The remedies for the ills of countries in Sub-Saharan Africa according to the GET 2004, besides peace among the warring factions in several countries in the region, are debt relief and aid from the developed world. But as has earlier been mentioned aid to developing countries has never been given for the uplift of nations in trouble but have been fraught with imperialist designs, aimed at gaining control over the resources of such nations.
The employment outlook for Sub-Saharan Africa is no different from that for several other regions. It says that there would be no improvement in the employment scenario in the region ‘unless progress is made in terms of creating productive employment opportunities for the unemployed, the underemployed and for new entrants to the labour markets’.[3] Now, who did not know that?
The adjustment to the market economy process has strongly affected the transition economies. A large number of workers are being excluded from the formal economy and many are withdrawing from the labour market after getting frustrated by the failure to get jobs after a long search. While the average unemployment rate in the region has fallen marginally from 9.4 per cent in 2002 to 9.2 per cent in the next year, high rates of youth unemployment continues to plague transition economies. Countries in Central and Eastern Europe have the highest youth unemployment rates in Europe. The major impediments to boosting employment in the region are lack of aggregate demand and infrastructural bottlenecks. To remove these the only solution is public investment. Private sector investment has never catered to these areas. However with the waning of the state, something which the GET 2004 has nowhere been critical of, such bottlenecks might never get removed.
Even industrialized countries that have diverse labour market characteristics witnessed growing youth-unemployment-to-population ratio. Total unemployment in major European nations in 2003 was 7.9 per cent, almost the same as it was a year before. In other major OECD economies the unemployment rate rose from 5.8 per cent in 2002 to 5.9 per cent in 2003.
The section on industrialized economies, which is the last section of the report, ends with the following lines:
In the major non-European economies, where the average age of the population is lower and fertility rates are higher than in Europe, the challenge is to create employment opportunities for the growing population and to match the strong growth in output with job creation. In the United States, where on average 2 million people have entered the labour force each year since 1999, job growth must be stronger than recent figures indicate. The aim is therefore not only to fill positions made redundant in the downturn, but also to innovate and expand into new markets in order
to create additional employment opportunities.[4]

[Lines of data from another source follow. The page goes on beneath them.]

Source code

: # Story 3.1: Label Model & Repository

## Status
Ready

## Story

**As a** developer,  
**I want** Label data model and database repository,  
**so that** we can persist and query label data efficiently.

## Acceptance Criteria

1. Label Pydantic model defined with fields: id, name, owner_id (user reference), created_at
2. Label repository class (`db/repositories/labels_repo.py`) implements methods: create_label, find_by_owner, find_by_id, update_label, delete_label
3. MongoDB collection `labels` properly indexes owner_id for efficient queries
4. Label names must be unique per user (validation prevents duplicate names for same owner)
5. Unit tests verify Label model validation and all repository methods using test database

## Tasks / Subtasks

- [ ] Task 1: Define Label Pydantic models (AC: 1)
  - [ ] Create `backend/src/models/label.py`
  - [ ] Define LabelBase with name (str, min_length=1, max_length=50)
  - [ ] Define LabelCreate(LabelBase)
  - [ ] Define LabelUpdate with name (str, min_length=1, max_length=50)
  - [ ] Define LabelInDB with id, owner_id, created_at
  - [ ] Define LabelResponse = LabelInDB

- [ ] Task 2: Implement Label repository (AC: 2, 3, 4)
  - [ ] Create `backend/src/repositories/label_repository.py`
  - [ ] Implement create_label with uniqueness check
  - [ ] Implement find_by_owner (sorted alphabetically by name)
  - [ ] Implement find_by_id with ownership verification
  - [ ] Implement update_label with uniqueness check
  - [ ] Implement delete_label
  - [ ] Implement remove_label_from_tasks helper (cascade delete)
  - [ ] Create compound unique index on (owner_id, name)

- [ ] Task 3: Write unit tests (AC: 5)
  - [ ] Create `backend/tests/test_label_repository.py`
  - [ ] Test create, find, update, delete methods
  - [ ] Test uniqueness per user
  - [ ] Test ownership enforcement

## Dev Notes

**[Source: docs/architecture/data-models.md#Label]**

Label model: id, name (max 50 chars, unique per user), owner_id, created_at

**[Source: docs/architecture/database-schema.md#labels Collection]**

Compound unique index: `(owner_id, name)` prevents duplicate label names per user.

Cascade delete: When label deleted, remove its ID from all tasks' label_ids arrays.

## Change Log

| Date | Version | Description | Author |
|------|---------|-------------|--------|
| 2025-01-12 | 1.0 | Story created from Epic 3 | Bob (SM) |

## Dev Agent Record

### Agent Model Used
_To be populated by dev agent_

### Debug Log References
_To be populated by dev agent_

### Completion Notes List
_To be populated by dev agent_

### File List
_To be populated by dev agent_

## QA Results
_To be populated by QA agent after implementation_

Thus in a way the report shows a consistency throughout its entire length in merely offering an advice that employment rates need to be jacked up for the poor to be brought over the poverty line but consistently fighting shy off suggesting policy prescriptions as that would require vouching for the role of demand-side economics, something that is anathema to orthodox mainstream economic theory that has control over the resources in today’s world.